Mon Dec 4th through Sat the 9th, 2017 at Long Beach Convention Center
The authors present a novel variation of the black-box variational inference algorithm that uses a non-standard optimization target derived using perturbation theory. The paper is well-written and carefully explains its relationship to existing work in this area. The exposition is easy to follow and the technical results are sound. The experiments are sensible and compare the method described by the authors to current state-of-the-art, in terms of either accuracy or speed as appropriate, in typical settings where variational inference would be employed. The paper should be interesting broadly to users of variational inference.
I found the authors' perspective on variational inference as a form of importance sampling to be illuminating, although there is something that bothers me about it. If we view variational inference as a method to approximate the marginal likelihood the whole story about bias-variance trade-off makes perfect sense. However, if we view variational inference as a method to approximate the posterior distribution, things are much less clear to me. In particular, f = id corresponds to an unbiased estimator so it should be the one that performs best in the limit of infinite computation where the expectation with respect to q can be evaluated exactly. But in that case the lower bound is exact regardless of the proposal/variational distribution chosen so the gradient with respect to variational parameters is always zero and we can't perform any optimization. Am I missing something here?
The authors present a new variational objective for approximate Bayesian inference. The variational objective is nicely framed as an interpolation between classic importance sampling and the traditional ELBO-based variational inference. Properties of the variance of importance sampling estimator and ELBO estimators are studied and leveraged to create a better marginal likelihood bound with tractable variance properties. The new bound is based on a low-degree polynomial of the log-importance weight (termed the interaction energy). The traditional ELBO estimator is expressed as a first order polynomial in their more general framework.

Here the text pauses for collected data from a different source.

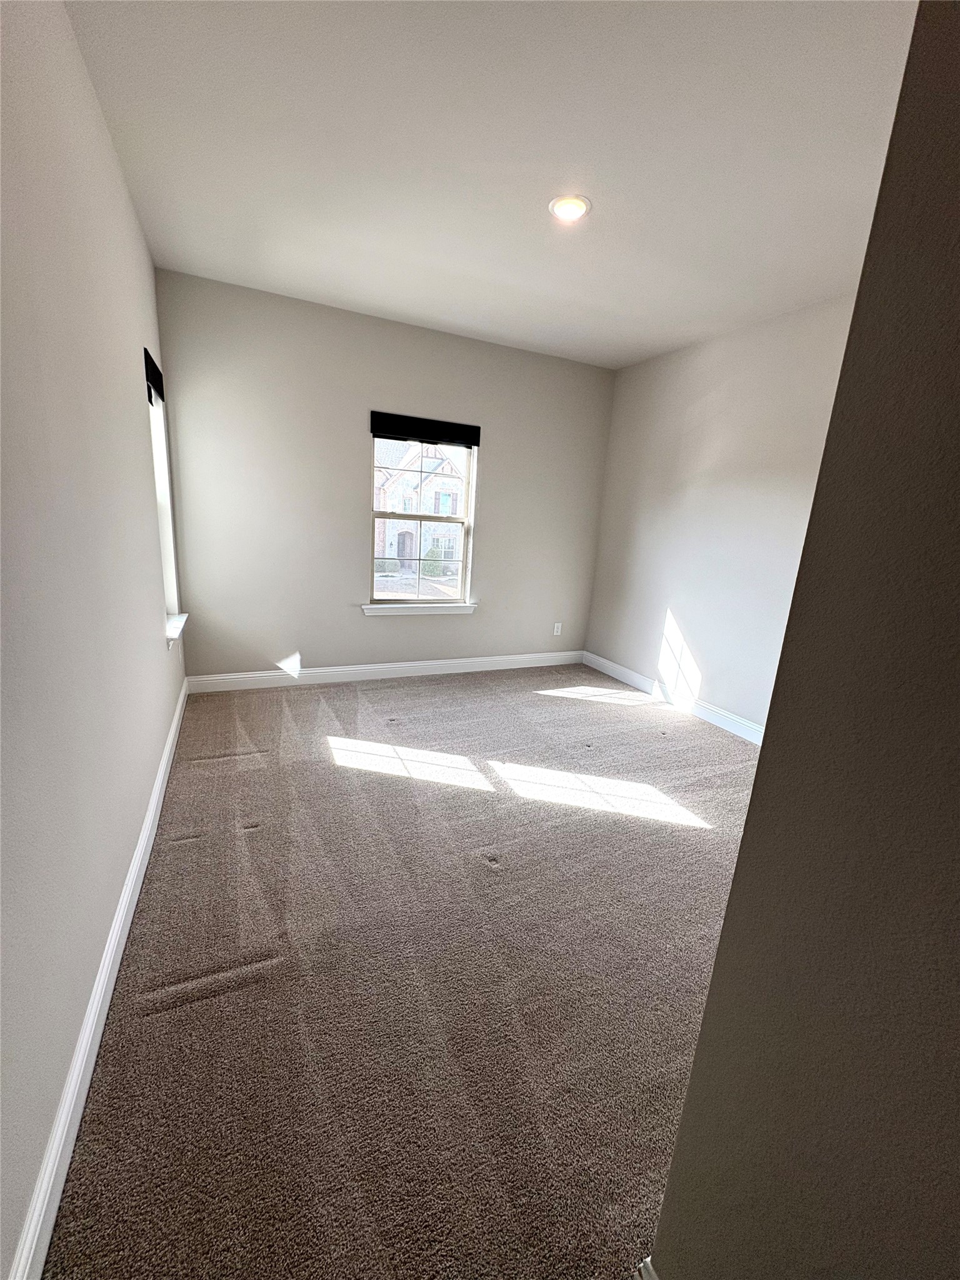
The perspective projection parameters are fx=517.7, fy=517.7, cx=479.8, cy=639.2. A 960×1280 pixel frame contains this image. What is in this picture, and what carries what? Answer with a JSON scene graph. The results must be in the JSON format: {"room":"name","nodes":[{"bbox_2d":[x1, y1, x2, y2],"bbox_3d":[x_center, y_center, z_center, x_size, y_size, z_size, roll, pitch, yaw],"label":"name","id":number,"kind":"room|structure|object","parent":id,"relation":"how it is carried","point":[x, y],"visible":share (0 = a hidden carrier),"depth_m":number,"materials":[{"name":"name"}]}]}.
{"room":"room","nodes":[
{"label":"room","id":0,"kind":"room"},
{"bbox_2d":[0,0,188,1279],"bbox_3d":[-1.125,-0.347,1.275,0.165,2.824,4.997,-3,15,-25],"label":"left wall","id":1,"kind":"structure","parent":0,"point":[159,654],"depth_m":1.32,"materials":[{"name":"paint"}]},
{"bbox_2d":[8,675,189,1279],"bbox_3d":[-1.245,0.863,1.863,0.017,0.126,4.628,-3,15,-25],"label":"left baseboard","id":2,"kind":"structure","parent":1,"relation":"attached to","point":[127,891],"depth_m":1.24,"materials":[{"name":"white paint"}]},
{"bbox_2d":[143,348,164,403],"bbox_3d":[-1.838,-1.456,2.890,0.058,0.182,0.609,-3,15,-25],"label":"window blind","id":3,"kind":"object","parent":1,"relation":"attached to","point":[159,377],"visible":0.57,"depth_m":2.85,"materials":[{"name":"black fabric"}]},
{"bbox_2d":[143,361,182,631],"bbox_3d":[-1.908,-0.785,2.985,0.160,1.516,0.808,-3,15,-25],"label":"window","id":4,"kind":"structure","parent":1,"relation":"in","point":[162,487],"depth_m":3.30,"materials":[{"name":"white"}]},
{"bbox_2d":[165,611,188,646],"bbox_3d":[-1.926,-0.063,3.213,0.140,0.094,0.777,-3,15,-25],"label":"window sill","id":5,"kind":"structure","parent":1,"relation":"attached to","point":[180,625],"depth_m":3.21,"materials":[{"name":"white paint"}]},
{"bbox_2d":[152,267,616,680],"bbox_3d":[-0.463,-1.038,4.297,3.693,2.776,0.162,-3,15,-25],"label":"back wall","id":6,"kind":"structure","parent":0,"point":[360,619],"depth_m":3.89,"materials":[{"name":"grey paint"}]},
{"bbox_2d":[186,650,584,692],"bbox_3d":[-0.522,0.250,4.528,3.504,0.126,0.016,-3,15,-25],"label":"back baseboard","id":7,"kind":"structure","parent":6,"relation":"attached to","point":[412,668],"depth_m":4.34,"materials":[{"name":"white paint"}]},
{"bbox_2d":[359,601,477,615],"bbox_3d":[-0.506,-0.265,4.391,1.024,0.082,0.113,-3,15,-25],"label":"window sill","id":8,"kind":"structure","parent":6,"relation":"attached to","point":[365,606],"depth_m":4.34,"materials":[{"name":"white paint"}]},
{"bbox_2d":[370,435,475,606],"bbox_3d":[-0.503,-1.021,4.365,0.903,1.463,0.088,-3,15,-25],"label":"window","id":9,"kind":"structure","parent":6,"relation":"in","point":[460,600],"depth_m":4.40,"materials":[{"name":"clear glass"}]},
{"bbox_2d":[369,410,478,446],"bbox_3d":[-0.422,-1.633,4.046,0.856,0.166,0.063,-3,15,-25],"label":"roller blind","id":10,"kind":"object","parent":6,"relation":"attached to","point":[423,434],"visible":0.99,"depth_m":4.01,"materials":[{"name":"black fabric"}]},
{"bbox_2d":[552,621,562,635],"bbox_3d":[0.754,-0.103,5.055,0.076,0.125,0.009,-3,15,-25],"label":"wall socket","id":11,"kind":"object","parent":6,"relation":"attached to","point":[555,630],"visible":0.99,"depth_m":5.05,"materials":[{"name":"white plastic"}]},
{"bbox_2d":[41,664,766,1279],"bbox_3d":[0.535,0.952,2.460,3.695,0.111,5.549,-3,15,-25],"label":"carpet floor","id":12,"kind":"structure","parent":0,"point":[180,1012],"depth_m":1.59,"materials":[{"name":"carpet"}]},
{"bbox_2d":[63,0,919,368],"bbox_3d":[0.602,-1.808,1.708,3.634,0.123,5.616,-3,15,-25],"label":"ceiling","id":13,"kind":"structure","parent":0,"point":[402,310],"depth_m":1.94,"materials":[{"name":"white paint"}]},
{"bbox_2d":[547,193,591,222],"bbox_3d":[0.392,-1.900,2.284,0.192,0.016,0.193,-3,15,-25],"label":"recessed light","id":14,"kind":"object","parent":13,"relation":"in","point":[562,208],"visible":0.99,"depth_m":2.27,"materials":[{"name":"white"}]},
{"bbox_2d":[584,292,859,731],"bbox_3d":[1.968,-0.637,3.356,0.159,2.763,3.825,-3,15,-25],"label":"right wall","id":15,"kind":"structure","parent":0,"point":[684,402],"depth_m":3.72,"materials":[{"name":"paint"}]},
{"bbox_2d":[584,650,763,743],"bbox_3d":[1.778,0.596,3.753,0.017,0.125,3.559,-3,15,-25],"label":"right baseboard","id":16,"kind":"structure","parent":15,"relation":"attached to","point":[610,665],"depth_m":4.13,"materials":[{"name":"white paint"}]},
{"bbox_2d":[645,0,959,1279],"bbox_3d":[0.894,0.077,0.261,0.552,2.759,1.351,-3,15,-25],"label":"near right wall","id":17,"kind":"structure","parent":0,"point":[700,1052],"depth_m":0.59,"materials":[{"name":"paint"}]},
{"bbox_2d":[634,1256,659,1279],"bbox_3d":[0.463,1.283,0.598,0.021,0.123,0.885,-3,15,-25],"label":"near right baseboard","id":18,"kind":"structure","parent":17,"relation":"attached to","point":[650,1267],"depth_m":0.94,"materials":[{"name":"white paint"}]},
{"label":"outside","id":19,"kind":"structure","parent":0,"visible":0},
{"bbox_2d":[373,439,465,573],"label":"house","id":20,"kind":"structure","parent":19,"point":[391,534],"materials":[{"name":"brick"}]},
{"label":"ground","id":21,"kind":"structure","parent":19,"visible":0},
{"bbox_2d":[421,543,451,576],"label":"bush","id":22,"kind":"object","parent":21,"relation":"on","point":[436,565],"visible":0.58,"materials":[{"name":"green plant"}]}
]}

The authors then test out the idea on a Gaussian process regression problem and a Variational autoencoder.
Quality: I enjoyed this paper --- I thought the idea was original, the presentation is clear, and the experiments were convincing. The paper appears to be technically correct, and the method itself appears to be effective.
Clarity: This paper was a pleasure to read. Not only was this paper extremely clear and well written, the authors very nicely frame their work in the context of other current and previous research.
Originality: While establishing new lower bounds on the marginal likelihood is a common subject at this point, the authors manage to approach this with originality.
Impact: I think this paper has the potential to be highly impactful --- the spectrum drawn from importance sampling to KLVI is an effective way of framing these ideas for future research.
- Figure 1: should the legend text "KLVI: f(x) = 1 + log(x)" read "f(x) = log(x)" ? I believe that would cohere with the bullet point on line 124.
- How does the variance of the marginal likelihood bound estimators relate to the variance of the gradients of those estimators wrt variational params? KLVI reparameterization gradients can have some unintuitive irreducibility (Roeder et al, https://arxiv.org/abs/1703.09194); is this the case for PVI?
This work casts black box variational inference as a biased importance sampling estimator of the marginal likelihood. In this view, the role of the optimal variational posterior is to minimize the bias. The central contribution is a bound defined by a third order Taylor expansion of the importance weight. The experiments explore the properties of this bound in inference in GPs and maximum likelihood estimation in VAEs. The paper is well written overall and easy to understand. Still, the contribution is relatively minor and doesn't really provide large empirical wins in large data settings.
Specific questions/comments for the authors:
(1) In what sense is KLVI at the low variance large bias end of the bias/var spectrum? You can clearly have bounds that have 0 variance and infinite bias. More importantly, are there sensible lower variance and higher bias bounds than KLVI?
(2) tilde L on line 173 is not apparently defined anywhere.
(3) Can you give any characterization of the optimal q as it relates to the true posterior? That is one of the nice features of the ELBO.
(4) It seems like the convergence comparison of PVI and alpha-VI could use a few more points of comparison. Why was alpha=2 chosen? how does it compare to other choices of alpha? Is it not possible to use smaller positive alphas?
(5) Can the authors comment a bit more on the convergence of PVI to KLVI in the large data limit? I don't fully follow the argument, and seems to be a relatively negative result for the context in which this may be used.